Der Second-Hand-Löwe

Ivan Ergic, in Basel aussortierter Serbe, passt in kein Klischee – aber sehr gut zu 1860-Trainer Ewald Lienen.
von  Abendzeitung
Bald bei 1860? Ivan Ergic mag Klamotten aus dem Second-Hand-Shop.
Bald bei 1860? Ivan Ergic mag Klamotten aus dem Second-Hand-Shop. © Imago

Ivan Ergic, in Basel aussortierter Serbe, passt in kein Klischee – aber sehr gut zu 1860-Trainer Ewald Lienen.

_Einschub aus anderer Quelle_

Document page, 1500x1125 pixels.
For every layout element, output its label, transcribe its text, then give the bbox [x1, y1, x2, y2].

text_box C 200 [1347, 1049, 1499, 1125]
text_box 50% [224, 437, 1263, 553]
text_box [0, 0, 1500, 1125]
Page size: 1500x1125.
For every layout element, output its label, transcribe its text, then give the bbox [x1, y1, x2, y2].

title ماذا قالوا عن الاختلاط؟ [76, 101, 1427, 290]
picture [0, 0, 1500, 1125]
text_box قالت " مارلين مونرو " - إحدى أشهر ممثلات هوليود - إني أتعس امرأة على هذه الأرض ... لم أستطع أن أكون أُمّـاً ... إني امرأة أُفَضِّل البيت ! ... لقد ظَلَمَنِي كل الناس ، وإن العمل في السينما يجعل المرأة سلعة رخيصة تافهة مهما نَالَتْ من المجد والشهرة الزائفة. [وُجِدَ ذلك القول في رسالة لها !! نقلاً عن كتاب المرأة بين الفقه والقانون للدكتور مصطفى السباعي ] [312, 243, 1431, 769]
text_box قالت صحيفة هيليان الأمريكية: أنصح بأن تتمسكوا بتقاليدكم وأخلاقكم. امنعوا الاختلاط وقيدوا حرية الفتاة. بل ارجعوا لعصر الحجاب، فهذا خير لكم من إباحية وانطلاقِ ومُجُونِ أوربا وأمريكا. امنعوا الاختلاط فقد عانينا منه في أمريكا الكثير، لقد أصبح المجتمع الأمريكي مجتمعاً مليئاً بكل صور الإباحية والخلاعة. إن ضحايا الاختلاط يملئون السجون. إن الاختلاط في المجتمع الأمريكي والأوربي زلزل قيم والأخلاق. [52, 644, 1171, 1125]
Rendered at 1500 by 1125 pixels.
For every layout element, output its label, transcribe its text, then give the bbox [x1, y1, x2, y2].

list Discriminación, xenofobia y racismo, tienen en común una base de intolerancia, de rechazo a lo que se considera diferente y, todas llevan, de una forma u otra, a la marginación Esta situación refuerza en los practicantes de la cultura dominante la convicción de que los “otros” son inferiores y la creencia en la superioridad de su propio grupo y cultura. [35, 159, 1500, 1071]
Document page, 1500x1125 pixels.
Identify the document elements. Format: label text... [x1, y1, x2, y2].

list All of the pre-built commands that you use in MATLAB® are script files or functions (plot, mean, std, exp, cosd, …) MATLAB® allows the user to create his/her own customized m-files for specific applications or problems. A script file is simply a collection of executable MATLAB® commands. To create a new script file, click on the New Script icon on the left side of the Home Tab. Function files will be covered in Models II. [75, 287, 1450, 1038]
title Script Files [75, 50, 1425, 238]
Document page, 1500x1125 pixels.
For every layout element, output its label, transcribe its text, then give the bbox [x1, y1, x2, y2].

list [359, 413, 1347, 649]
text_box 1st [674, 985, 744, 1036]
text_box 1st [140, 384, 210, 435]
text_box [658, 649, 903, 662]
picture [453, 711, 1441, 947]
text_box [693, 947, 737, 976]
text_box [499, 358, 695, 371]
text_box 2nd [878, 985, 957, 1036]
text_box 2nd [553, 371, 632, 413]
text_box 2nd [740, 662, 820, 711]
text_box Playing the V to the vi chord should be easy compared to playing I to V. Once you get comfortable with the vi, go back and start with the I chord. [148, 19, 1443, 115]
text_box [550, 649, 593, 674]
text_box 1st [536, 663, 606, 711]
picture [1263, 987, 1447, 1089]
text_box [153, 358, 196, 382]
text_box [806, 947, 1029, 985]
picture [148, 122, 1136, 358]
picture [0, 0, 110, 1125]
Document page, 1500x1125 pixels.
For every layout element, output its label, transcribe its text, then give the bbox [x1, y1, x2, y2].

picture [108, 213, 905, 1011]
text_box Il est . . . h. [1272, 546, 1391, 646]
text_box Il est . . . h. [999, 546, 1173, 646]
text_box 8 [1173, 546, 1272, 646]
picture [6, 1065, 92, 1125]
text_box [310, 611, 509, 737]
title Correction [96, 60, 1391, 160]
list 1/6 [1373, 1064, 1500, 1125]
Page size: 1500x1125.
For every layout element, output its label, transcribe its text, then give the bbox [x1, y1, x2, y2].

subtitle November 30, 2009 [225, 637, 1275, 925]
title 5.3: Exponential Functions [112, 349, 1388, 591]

MÜNCHEN Nein, ins übliche Bild der Münchner Fußball-Schickeria passt Ivan Ergic, beim FC Basel aussortierter Wunschspieler des TSV 1860, sicher nicht. Der serbische Ex-Nationalspieler, der zu den Mittelfeld-Kandidaten beim Zweitligisten zählt, mag keine Designer-Läden, keine Partys, kein Blitzlichtgewitter. „Ich stehe nicht auf Mainstream, trage lieber Kleider aus dem Secondhand-Shop“, sagt er. „Ich fühle mich wohl so.“

Als Ergic 2001 bei Juventus Turin spielte, missfiel ihm, wie oberflächlich es dort zuging. „In Italien schauen sie dich sofort komisch an, wenn du keine tollen, teuren Kleider trägst“, sagte der 28-Jährige im „Blick“, „und ohne Gel in den Haaren akzeptieren sie dich nicht. Das ist nur Schein. Nach außen ’la bella figura’ und hinten dran – naja.“

Fußball-Philosoph Ergic, der für den FC Basel in 282 Einsätzen 49 Tore erzielte, dabei acht Titel (!) gewann und lange unumstrittene Stammkraft war, ist ein geradliniger Typ. Er macht sich viele Gedanken, er lässt sich nicht verbiegen. Das dürfte Löwen-Trainer Ewald Lienen gefallen. Auch er gilt als Querdenker.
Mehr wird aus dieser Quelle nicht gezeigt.